What you should do: Print the entries verbatim, leaving out the images they contain.

Data under study section start

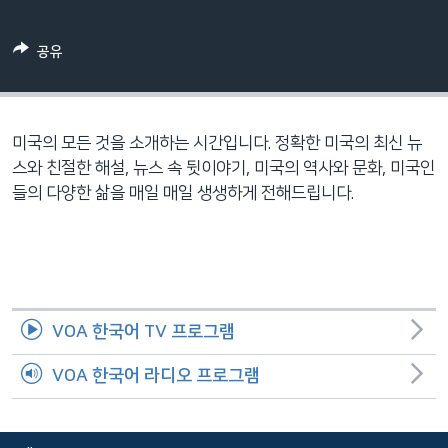
네
비
공유
게
이
션
으
미국의 모든 것을 소개하는 시간입니다. 정확한 미국의 최신 뉴
로
스와 친절한 해설, 뉴스 속 뒷이야기, 미국의 역사와 문화, 미국인
이
들의 다양한 삶을 매일 매일 생생하게 전해드립니다.
동
검
색
으
로
VOA 한국어 TV 프로그램
이
등
VOA 한국어 라디오 프로그램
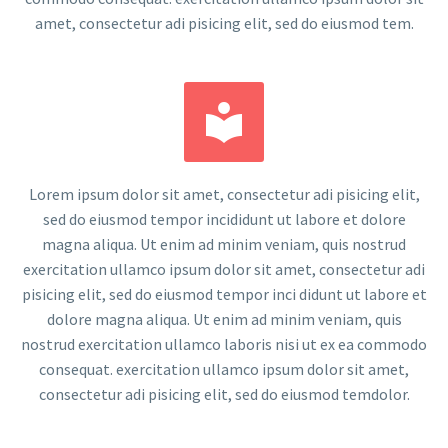
amet, consectetur adi pisicing elit, sed do eiusmod tem.


Lorem ipsum dolor sit amet, consectetur adi pisicing elit,
sed do eiusmod tempor incididunt ut labore et dolore
magna aliqua. Ut enim ad minim veniam, quis nostrud
exercitation ullamco ipsum dolor sit amet, consectetur adi
pisicing elit, sed do eiusmod tempor inci didunt ut labore et
dolore magna aliqua. Ut enim ad minim veniam, quis
nostrud exercitation ullamco laboris nisi ut ex ea commodo
consequat. exercitation ullamco ipsum dolor sit amet,
consectetur adi pisicing elit, sed do eiusmod temdolor.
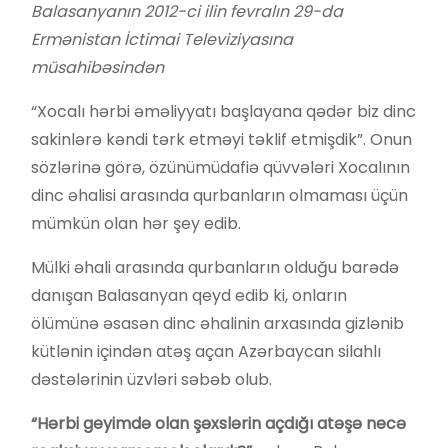
Balasanyanın 2012-ci ilin fevralın 29-da
Ermənistan İctimai Televiziyasına
müsahibəsindən
“Xocalı hərbi əməliyyatı başlayana qədər biz dinc
sakinlərə kəndi tərk etməyi təklif etmişdik”. Onun
sözlərinə görə, özünümüdafiə qüvvələri Xocalının
dinc əhalisi arasında qurbanların olmaması üçün
mümkün olan hər şey edib.
Mülki əhali arasında qurbanların olduğu barədə
danışan Balasanyan qeyd edib ki, onların
ölümünə əsasən dinc əhalinin arxasında gizlənib
kütlənin içindən atəş açan Azərbaycan silahlı
dəstələrinin üzvləri səbəb olub.
“Hərbi geyimdə olan şəxslərin açdığı atəşə necə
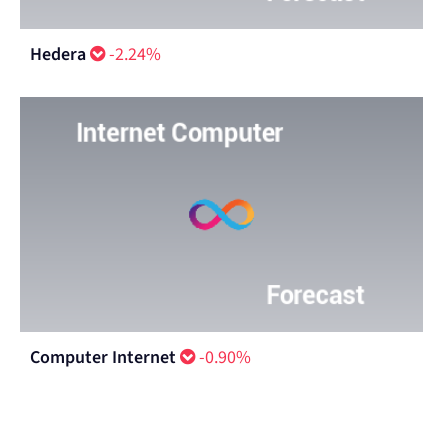
Hedera
-2.24%
Computer Internet
-0.90%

Data under study section end

Answer:
네
비
공유
게
이
션
으
미국의 모든 것을 소개하는 시간입니다. 정확한 미국의 최신 뉴
로
스와 친절한 해설, 뉴스 속 뒷이야기, 미국의 역사와 문화, 미국인
이
들의 다양한 삶을 매일 매일 생생하게 전해드립니다.
동
검
색
으
로
VOA 한국어 TV 프로그램
이
등
VOA 한국어 라디오 프로그램
amet, consectetur adi pisicing elit, sed do eiusmod tem.


Lorem ipsum dolor sit amet, consectetur adi pisicing elit,
sed do eiusmod tempor incididunt ut labore et dolore
magna aliqua. Ut enim ad minim veniam, quis nostrud
exercitation ullamco ipsum dolor sit amet, consectetur adi
pisicing elit, sed do eiusmod tempor inci didunt ut labore et
dolore magna aliqua. Ut enim ad minim veniam, quis
nostrud exercitation ullamco laboris nisi ut ex ea commodo
consequat. exercitation ullamco ipsum dolor sit amet,
consectetur adi pisicing elit, sed do eiusmod temdolor.
Balasanyanın 2012-ci ilin fevralın 29-da
Ermənistan İctimai Televiziyasına
müsahibəsindən
“Xocalı hərbi əməliyyatı başlayana qədər biz dinc
sakinlərə kəndi tərk etməyi təklif etmişdik”. Onun
sözlərinə görə, özünümüdafiə qüvvələri Xocalının
dinc əhalisi arasında qurbanların olmaması üçün
mümkün olan hər şey edib.
Mülki əhali arasında qurbanların olduğu barədə
danışan Balasanyan qeyd edib ki, onların
ölümünə əsasən dinc əhalinin arxasında gizlənib
kütlənin içindən atəş açan Azərbaycan silahlı
dəstələrinin üzvləri səbəb olub.
“Hərbi geyimdə olan şəxslərin açdığı atəşə necə
Hedera
-2.24%
Computer Internet
-0.90%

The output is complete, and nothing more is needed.